These foster parents have touched 250 lives over 32 years
EVERETT, Wash. (AP) — Sylvia and Don Irvine became foster parents in the mid-1980s for personal reasons. A 12-year-old stepdaughter of Don’s wanted to come live with them. More than 32 years and 250 kids later, what the Lake Stevens couple learned about children they housed and helped is shared in a new book.
“I Feel For You: 32 Years 32 Stories of Fostering 250 Children” is the title of Sylvia Irvine’s nonfiction book. The author changed kids’ names in the self-published book, and for chapter headings used photos of volunteer models rather than pictures of their foster children.
Her accounts of foster parenting span a roller coaster ride of experiences, heartwarming to harrowing. The Irvines don’t have children in their home now, but remain licensed foster parents with the state Department of Social and Health Services. A phone call asking them to help a child could come any time.
Norah West, a DSHS spokeswoman, said state records show the Irvines being licensed back to March 1986, “and they are still, with an active license in good standing.” Records also show the number of placements in their home aligns with the 250 noted in the book, West said.
The opening pages list emotions foster children shared over the years. They include: “You say you feel alone and nobody loves you.” And “You feel sad that your parents chose drugs over you.”
“I sat and listened,” said Sylvia Irvine, who years ago directed a kids’ performing troupe called Sunshine Generation. She has volunteered with Christmas House, and in 2007 was honored by the Greater Lake Stevens Chamber of Commerce as its Citizen of the Year.
Now 64, she was born in Honduras. She came here as a child, and now teaches Spanish in her home. One chapter tells how she and her husband searched for the birth mother of a foster child who’d been adopted from Honduras as an infant.
That foster daughter was an adult when she asked them to help search for her roots.
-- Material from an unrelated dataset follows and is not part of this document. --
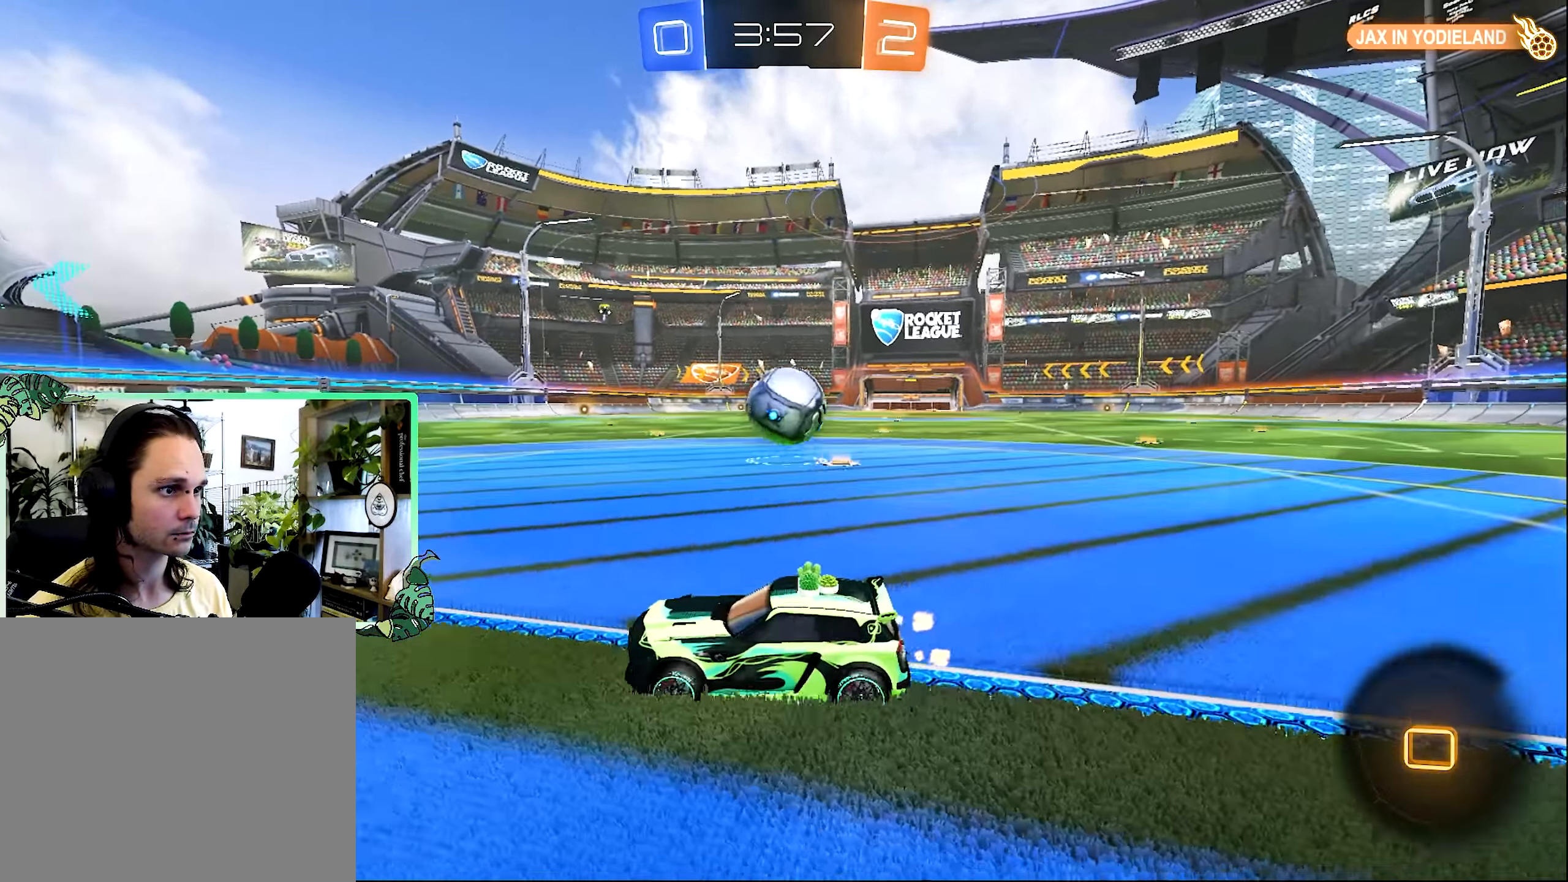
{"dt_ms": 500, "buttons": ["R2"], "left_stick": "left", "right_stick": "center", "events": [[383, "left_stick", "left"]]}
They couldn’t find the birth mother, but 22 years after that child first came to their home they are still in touch with her.
They have seen successes among kids who stayed with them. “I’d drive them to school,” said Don Irvine, 67, who is retired from the now-closed Bayliner boat-building plant in Arlington. “Eight kids graduated from high school and three went to college.”
Some foster children wreaked havoc in their home, where the Irvines also raised their own three kids.
One chapter describes a defiant 10-year-old who had victimized his siblings. In their home, he was often caught kicking their dog and harming their cat. Irvine felt sorry for him. “His only way of showing his emotions was to have a behavior of hurting animals,” she said.
Another boy, a 4-year-old, started a fire in their home, they said.
In recent years, they have housed hard-to-place teenagers.
Calling her last chapter “kind of dramatic,” Irvine recalled a 15-year-old girl who was to stay only one night before going to a group home. Irvine wrote that when they got up the next morning, a family car and the teen were gone. The girl was arrested in south King County. Driving Irvine’s SUV, she had been chased by police and hit several cars.
Irvine said the teen’s mother had died a month before of a drug overdose. “Kids do all this stuff because of what they’ve gone through,” she said.
The Irvines, who made 16 family trips to Disneyland and included their foster kids, said they have tried to do something special for each child.
West, the DSHS spokeswoman, said Washington has about 5,000 licensed foster homes, and roughly 9,200 children in care out of their own homes. Many are with relatives who aren’t licensed foster parents. “The need is great, especially for homes that can care for sibling groups, older youth, and children with health and behavioral challenges,” West said.
The Irvines have cared for kids from Pasco and beyond. They supported several young people into adulthood. Along with training, a foster parent must undergo a home inspection and background check. The state provides reimbursements to help with costs.
“You don’t do it for the money,” Sylvia Irvine said. “They have a lot of problems and issues. You’ve got to have a lot of patience.”
One foster daughter, who returned to them several times, had a baby at 15, and kept her child. Another foster child had ties to a gang. After they reported one runaway, Irvine recalled, a Lake Stevens police officer suggested they stop taking in kids — and that kids are getting worse.
“You can’t give up on these kids who need you,” she said. “We didn’t give up. They were part of the family the minute they walked in the door.”